▶ What you will do:
a. What annual inflation rate for Turkey does the market newsletter report from the figures published in early January?
b. Retype everything in the market newsletter from "The more missions he flies, the" down to "lent out 10:1.".

### Source document ###

“Literature is meant to be provocative, to raise doubts and to address issues that are not evident.”
—Olga Tokarczuk
Hi everyone—I’m so glad to have you here. What a week.
This week was packed with stories:
The Dow swung wildly in both directions as market gyrations saw several percentage point moves in one day. In the end, stocks experienced the worst January since 2008
Fed Chair Jerome Powell said almost literally nothing for an hour during prepared FOMC remarks as well as the live Q&A session on Wednesday
The Fed’s Neel Kashkari walked back prior comments about March rate hikes, opening the door to do or not do something in the future depending on what happens idk (You may remember Kashkari from this dystopian gem back in 2020)
The Turkish President fired the head of his national statistics agency after publication of annual figures in early January that put Turkey annual inflation rate at 36.1%, its highest level in 19 years. We can’t have that now can we.
And get this: for the first time in the history of the 60/40 portfolio, the NASDAQ has been down more than 6% in a month while bonds have also been down. Bonds have traditionally been used as the “safe” cushion to hedge stock plunges like this. Something is deeply wrong. (One theory: “The lack of bidding you’re seeing in the bond market is because people don’t trust the currency.”)
Meanwhile, in the world of the censorship-resistant, decentralized, peer-to-peer global monetary network with a fixed supply and rules kept out of the irresponsible paws of money manipulators:
Bitcoin surpassed American Express in annual transaction volume, and more transaction volume in the fourth quarter than all credit card networks combined for the entire year when including change and intra-entity transactions
Senator Wendy Rogers introduced a bill to make Bitcoin legal tender in the state of Arizona.
It all reminds me of another story: Catch-22.
The main thrust of the plot of this classic novel, and how “catch-22” became a colloquial expression for a paradoxical pickle to find oneself in (damned if you do, damned if you don’t) is this: the main character fears his commanders more than the enemy because the commanders increase the number of required combat missions before a soldier may return home, and retroactively raise that number as soon as it’s reached.
The more missions he flies, the more missions he has to fly.
This futile loop of manipulated metrics and ever-increasing difficulty just to stay alive sounds an awful lot like our runaway inflation problem, doesn’t it?
"The Fed realizes they're in a catch-22: inflation is running rampant at the same time financial assets are at all-time highs, and they need to do something to try to bring down inflation. But as soon as they do start to tighten (which they probably will), they're gonna wind back up in the exact same place they were in September 2019 where they literally break the system.
I don't think they have that appreciation. They look around and see that the market is flooded with liquidity, but even if today—if there's $85 to $88 trillion in dollar-denominated debt—the base money is 8.4 trillion. Each dollar is lent out 10:1.
In their world they want to be reactive, they will want to do more of it and they will try, but there are certain mechanisms that will prevent that from being sustained in any meaningful way."

### Entries shown ###

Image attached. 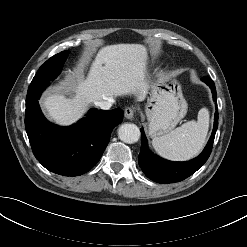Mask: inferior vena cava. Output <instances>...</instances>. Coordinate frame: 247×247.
<instances>
[{
	"mask_svg": "<svg viewBox=\"0 0 247 247\" xmlns=\"http://www.w3.org/2000/svg\"><path fill=\"white\" fill-rule=\"evenodd\" d=\"M113 102H114L113 99H109L106 101L96 102V105L99 106L101 109L108 110L111 108Z\"/></svg>",
	"mask_w": 247,
	"mask_h": 247,
	"instance_id": "1",
	"label": "inferior vena cava"
}]
</instances>
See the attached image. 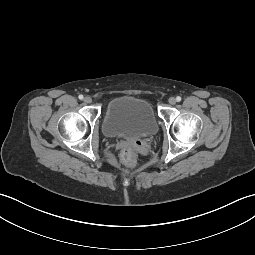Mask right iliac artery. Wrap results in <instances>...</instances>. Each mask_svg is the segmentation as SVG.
Instances as JSON below:
<instances>
[{
    "instance_id": "right-iliac-artery-1",
    "label": "right iliac artery",
    "mask_w": 255,
    "mask_h": 255,
    "mask_svg": "<svg viewBox=\"0 0 255 255\" xmlns=\"http://www.w3.org/2000/svg\"><path fill=\"white\" fill-rule=\"evenodd\" d=\"M84 96L83 95H79V99L83 100Z\"/></svg>"
}]
</instances>
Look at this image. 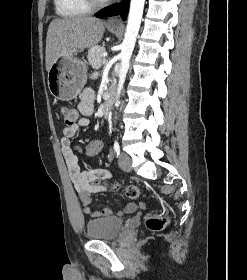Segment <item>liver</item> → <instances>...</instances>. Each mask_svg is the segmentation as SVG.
Masks as SVG:
<instances>
[{
  "instance_id": "6515ba94",
  "label": "liver",
  "mask_w": 247,
  "mask_h": 280,
  "mask_svg": "<svg viewBox=\"0 0 247 280\" xmlns=\"http://www.w3.org/2000/svg\"><path fill=\"white\" fill-rule=\"evenodd\" d=\"M104 33V22L93 17L54 19L46 37V70L68 49L92 48Z\"/></svg>"
}]
</instances>
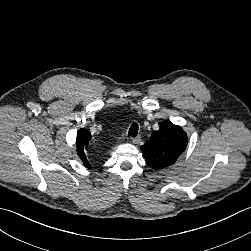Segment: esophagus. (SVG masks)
I'll return each mask as SVG.
<instances>
[{"label": "esophagus", "mask_w": 251, "mask_h": 251, "mask_svg": "<svg viewBox=\"0 0 251 251\" xmlns=\"http://www.w3.org/2000/svg\"><path fill=\"white\" fill-rule=\"evenodd\" d=\"M132 142L133 144H138L140 142V137L137 136V137L132 138Z\"/></svg>", "instance_id": "obj_1"}]
</instances>
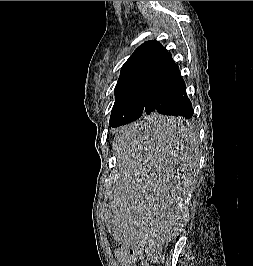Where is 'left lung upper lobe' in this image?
<instances>
[{
    "instance_id": "obj_1",
    "label": "left lung upper lobe",
    "mask_w": 253,
    "mask_h": 266,
    "mask_svg": "<svg viewBox=\"0 0 253 266\" xmlns=\"http://www.w3.org/2000/svg\"><path fill=\"white\" fill-rule=\"evenodd\" d=\"M167 50L156 40L140 45L124 63L115 86L110 125L117 127L141 121L146 94Z\"/></svg>"
}]
</instances>
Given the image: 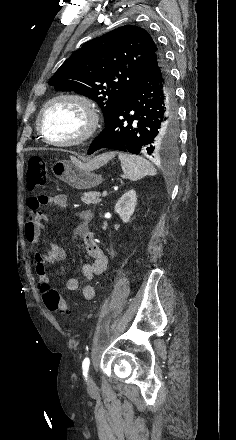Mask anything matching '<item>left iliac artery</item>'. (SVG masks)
I'll return each instance as SVG.
<instances>
[{
  "mask_svg": "<svg viewBox=\"0 0 236 440\" xmlns=\"http://www.w3.org/2000/svg\"><path fill=\"white\" fill-rule=\"evenodd\" d=\"M89 365H90V360H89L88 357H86L83 360V363H82L83 375H84L85 378H87V373H88V370H89Z\"/></svg>",
  "mask_w": 236,
  "mask_h": 440,
  "instance_id": "1",
  "label": "left iliac artery"
}]
</instances>
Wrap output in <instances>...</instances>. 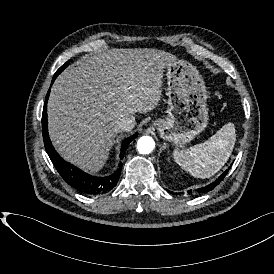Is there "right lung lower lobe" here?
Wrapping results in <instances>:
<instances>
[{
    "label": "right lung lower lobe",
    "mask_w": 274,
    "mask_h": 274,
    "mask_svg": "<svg viewBox=\"0 0 274 274\" xmlns=\"http://www.w3.org/2000/svg\"><path fill=\"white\" fill-rule=\"evenodd\" d=\"M59 74L57 72L54 74L51 85L53 84L54 80ZM50 89L45 98V103L43 107V114H42V132H43V139L45 144V149L50 157L52 163L56 167L57 171L61 175V177L66 181L70 186L75 188L81 193L87 195H99L104 194L111 190L118 182L121 170H122V163H120L119 168L116 172L107 177H95L89 174H86L82 170L78 169L77 167L73 166L72 164L66 162L61 158L57 152L55 151L52 143L50 141L48 135V126H47V101L49 97ZM138 133L126 138L123 141L121 155L120 157L123 158L125 149L127 148L128 144L137 137Z\"/></svg>",
    "instance_id": "obj_1"
}]
</instances>
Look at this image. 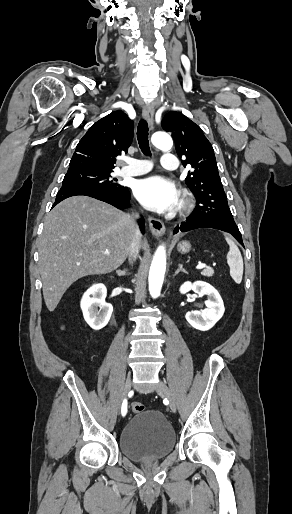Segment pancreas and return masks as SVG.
<instances>
[{
	"label": "pancreas",
	"mask_w": 292,
	"mask_h": 514,
	"mask_svg": "<svg viewBox=\"0 0 292 514\" xmlns=\"http://www.w3.org/2000/svg\"><path fill=\"white\" fill-rule=\"evenodd\" d=\"M202 276H207V278H211V276H213L214 272L213 270H203V272H201Z\"/></svg>",
	"instance_id": "1"
}]
</instances>
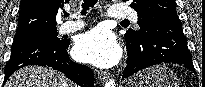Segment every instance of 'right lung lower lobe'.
Returning <instances> with one entry per match:
<instances>
[{"label":"right lung lower lobe","instance_id":"right-lung-lower-lobe-1","mask_svg":"<svg viewBox=\"0 0 205 87\" xmlns=\"http://www.w3.org/2000/svg\"><path fill=\"white\" fill-rule=\"evenodd\" d=\"M68 44V40L57 42L42 37L14 39L11 57L5 66L4 83L16 70L28 65H39L61 71L81 87H94L93 71L70 60Z\"/></svg>","mask_w":205,"mask_h":87}]
</instances>
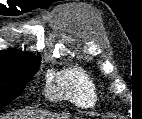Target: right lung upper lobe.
I'll return each mask as SVG.
<instances>
[{
	"label": "right lung upper lobe",
	"instance_id": "1",
	"mask_svg": "<svg viewBox=\"0 0 142 119\" xmlns=\"http://www.w3.org/2000/svg\"><path fill=\"white\" fill-rule=\"evenodd\" d=\"M38 62H40V60L31 53L12 49L0 51V68L24 66Z\"/></svg>",
	"mask_w": 142,
	"mask_h": 119
}]
</instances>
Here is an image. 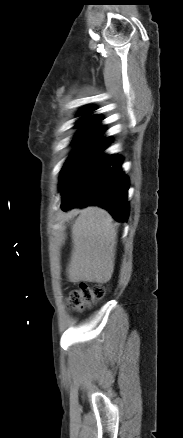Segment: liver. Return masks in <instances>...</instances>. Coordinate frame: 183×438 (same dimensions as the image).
<instances>
[{"instance_id":"obj_1","label":"liver","mask_w":183,"mask_h":438,"mask_svg":"<svg viewBox=\"0 0 183 438\" xmlns=\"http://www.w3.org/2000/svg\"><path fill=\"white\" fill-rule=\"evenodd\" d=\"M79 213L72 225L73 249L67 269L70 282L107 283L114 271L117 231L111 215L90 206Z\"/></svg>"}]
</instances>
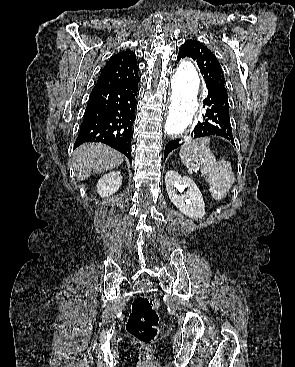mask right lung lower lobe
I'll list each match as a JSON object with an SVG mask.
<instances>
[{"label": "right lung lower lobe", "mask_w": 295, "mask_h": 367, "mask_svg": "<svg viewBox=\"0 0 295 367\" xmlns=\"http://www.w3.org/2000/svg\"><path fill=\"white\" fill-rule=\"evenodd\" d=\"M137 87L138 82L121 86L95 85L74 149L85 142H103L131 160Z\"/></svg>", "instance_id": "98d812e1"}]
</instances>
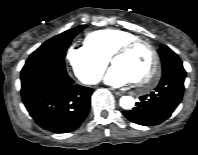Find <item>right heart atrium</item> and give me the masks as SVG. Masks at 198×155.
<instances>
[{"label": "right heart atrium", "instance_id": "1", "mask_svg": "<svg viewBox=\"0 0 198 155\" xmlns=\"http://www.w3.org/2000/svg\"><path fill=\"white\" fill-rule=\"evenodd\" d=\"M66 60L73 75L85 84L96 83L108 64V59L87 45H71L67 50Z\"/></svg>", "mask_w": 198, "mask_h": 155}]
</instances>
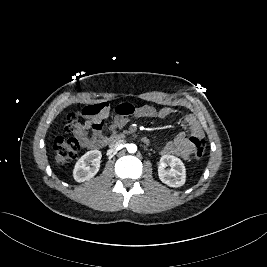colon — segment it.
<instances>
[{
  "label": "colon",
  "instance_id": "obj_1",
  "mask_svg": "<svg viewBox=\"0 0 267 267\" xmlns=\"http://www.w3.org/2000/svg\"><path fill=\"white\" fill-rule=\"evenodd\" d=\"M85 110L83 109L80 113L75 112L67 116L66 129L73 131L74 126L77 123V119L80 115H84ZM192 144L194 147V156L196 159H202L205 153V141L199 138H193ZM80 151V143L76 138H65L58 136L54 140V158L55 162L59 165H64L74 160Z\"/></svg>",
  "mask_w": 267,
  "mask_h": 267
}]
</instances>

###

▶ Answer set:
a. 36.1%, its highest level in 19 years.

b.
The more missions he flies, the more missions he has to fly.
This futile loop of manipulated metrics and ever-increasing difficulty just to stay alive sounds an awful lot like our runaway inflation problem, doesn’t it?
"The Fed realizes they're in a catch-22: inflation is running rampant at the same time financial assets are at all-time highs, and they need to do something to try to bring down inflation. But as soon as they do start to tighten (which they probably will), they're gonna wind back up in the exact same place they were in September 2019 where they literally break the system.
I don't think they have that appreciation. They look around and see that the market is flooded with liquidity, but even if today—if there's $85 to $88 trillion in dollar-denominated debt—the base money is 8.4 trillion. Each dollar is lent out 10:1.